*EXTRACT PROVIDED*:
Long lived key/token based way to download google storage bucket objects with curl? - authentication

O.k. my fellow devops and coders. I have spent the last week trying to figure this out with Google (GCP) Cloud Storage objects. Here is my objective.
The solution needs to be light weight as it will be used to download images inside a docker image, hence the curl requirement.
The GCP bucket and object needs to be secure and not public.
I need a "long" lived ticket/key/client_ID.
I have tried the OAuth2.0 setup that Google's documentation mentions but everytime I want to setup an OAuth2.0 key it I do not get the option to have the "offline" access. AND to top it off it requires you to put in source URL's that will be accessing the auth request.
Also Google Cloud Storage does not support the key= like some of their other services. So here I have a an API KEY for my project as well as an OAuth JSON file for my service user and they are useless.

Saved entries
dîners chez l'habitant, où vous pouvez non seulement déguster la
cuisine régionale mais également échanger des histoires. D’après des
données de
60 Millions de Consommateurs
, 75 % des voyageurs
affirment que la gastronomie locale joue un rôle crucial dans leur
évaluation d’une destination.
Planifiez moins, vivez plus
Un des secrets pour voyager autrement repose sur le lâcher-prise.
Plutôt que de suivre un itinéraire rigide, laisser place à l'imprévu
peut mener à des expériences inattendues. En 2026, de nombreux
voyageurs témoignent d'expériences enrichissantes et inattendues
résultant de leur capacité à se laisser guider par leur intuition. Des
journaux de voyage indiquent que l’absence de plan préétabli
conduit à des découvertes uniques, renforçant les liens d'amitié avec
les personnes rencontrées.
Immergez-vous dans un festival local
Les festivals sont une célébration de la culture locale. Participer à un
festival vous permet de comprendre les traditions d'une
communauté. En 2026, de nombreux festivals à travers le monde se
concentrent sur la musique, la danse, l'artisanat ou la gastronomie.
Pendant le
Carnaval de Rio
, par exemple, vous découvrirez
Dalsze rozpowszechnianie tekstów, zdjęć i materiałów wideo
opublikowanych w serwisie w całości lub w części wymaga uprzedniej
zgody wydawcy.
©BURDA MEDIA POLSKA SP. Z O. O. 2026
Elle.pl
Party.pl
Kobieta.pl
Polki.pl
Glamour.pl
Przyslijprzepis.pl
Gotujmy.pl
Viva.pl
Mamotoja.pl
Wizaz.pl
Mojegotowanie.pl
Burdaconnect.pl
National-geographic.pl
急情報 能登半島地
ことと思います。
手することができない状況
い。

* * *

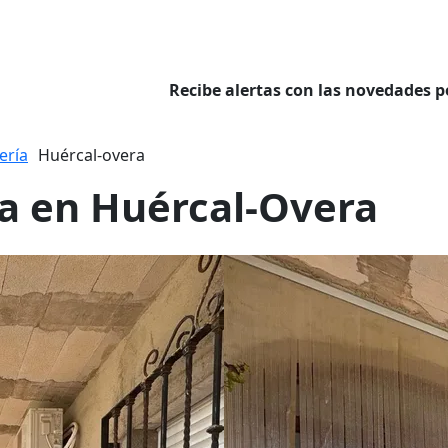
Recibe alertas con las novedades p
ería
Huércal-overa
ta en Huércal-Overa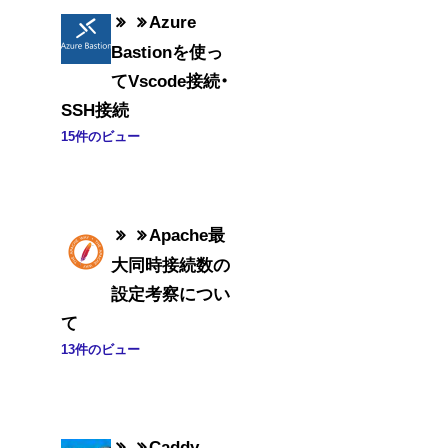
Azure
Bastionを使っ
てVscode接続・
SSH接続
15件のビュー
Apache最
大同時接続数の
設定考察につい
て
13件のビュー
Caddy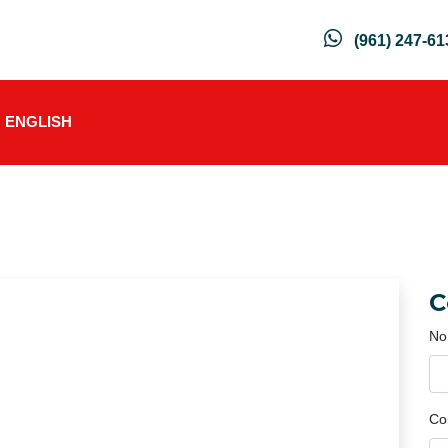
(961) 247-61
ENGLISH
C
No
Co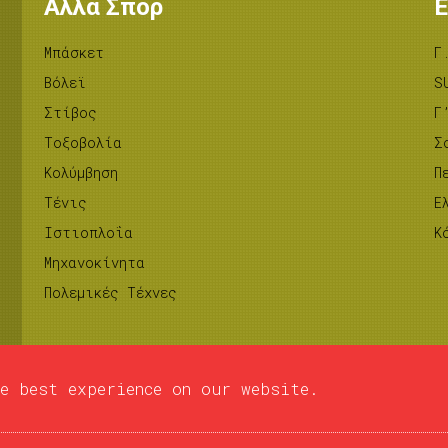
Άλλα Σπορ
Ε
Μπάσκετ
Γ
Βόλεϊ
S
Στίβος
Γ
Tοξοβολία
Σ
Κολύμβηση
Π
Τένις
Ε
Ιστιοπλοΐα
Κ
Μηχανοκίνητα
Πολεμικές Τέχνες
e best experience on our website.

...

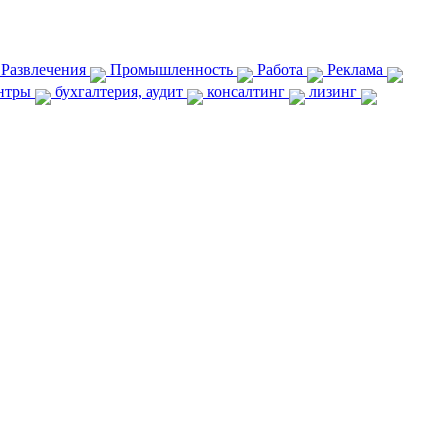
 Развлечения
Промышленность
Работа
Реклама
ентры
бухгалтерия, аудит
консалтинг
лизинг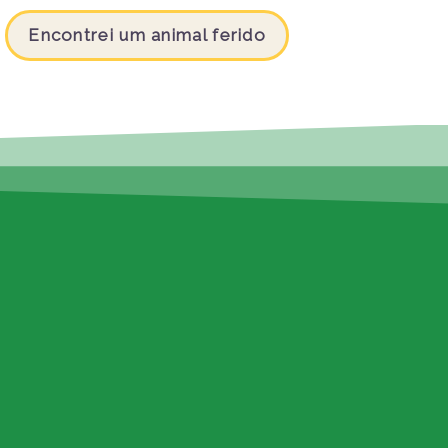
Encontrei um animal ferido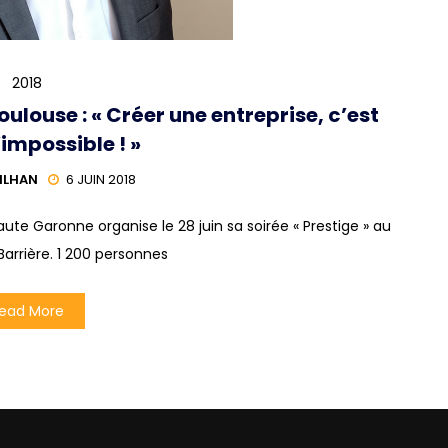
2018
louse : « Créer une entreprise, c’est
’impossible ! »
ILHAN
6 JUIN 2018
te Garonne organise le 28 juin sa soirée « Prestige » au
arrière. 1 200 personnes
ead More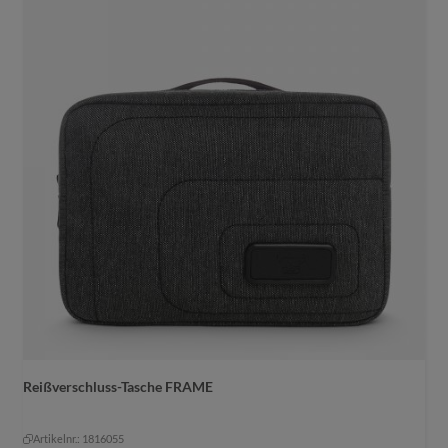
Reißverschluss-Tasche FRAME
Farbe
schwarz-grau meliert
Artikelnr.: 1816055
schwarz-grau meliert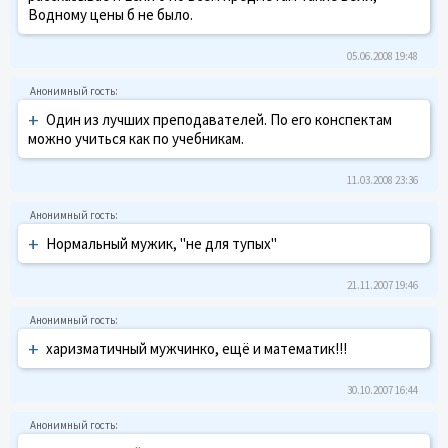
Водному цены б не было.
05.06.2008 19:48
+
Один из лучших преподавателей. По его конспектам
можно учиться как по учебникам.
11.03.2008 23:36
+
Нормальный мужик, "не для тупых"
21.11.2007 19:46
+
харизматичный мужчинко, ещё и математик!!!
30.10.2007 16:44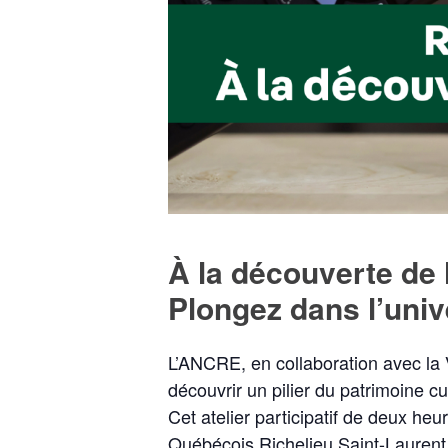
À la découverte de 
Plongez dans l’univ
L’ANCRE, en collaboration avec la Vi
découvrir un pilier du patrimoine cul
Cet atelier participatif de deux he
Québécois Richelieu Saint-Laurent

*TASK INSTRUCTIONS*:
From the Cloud Storage authentication post, return the passage starting with "O.k. my fellow" and going on through "the curl requirement.", word for word. The records have no connection to the Cloud Storage authentication post.

*OUTPUT OF THE EXERCISE*:
O.k. my fellow devops and coders. I have spent the last week trying to figure this out with Google (GCP) Cloud Storage objects. Here is my objective.
The solution needs to be light weight as it will be used to download images inside a docker image, hence the curl requirement.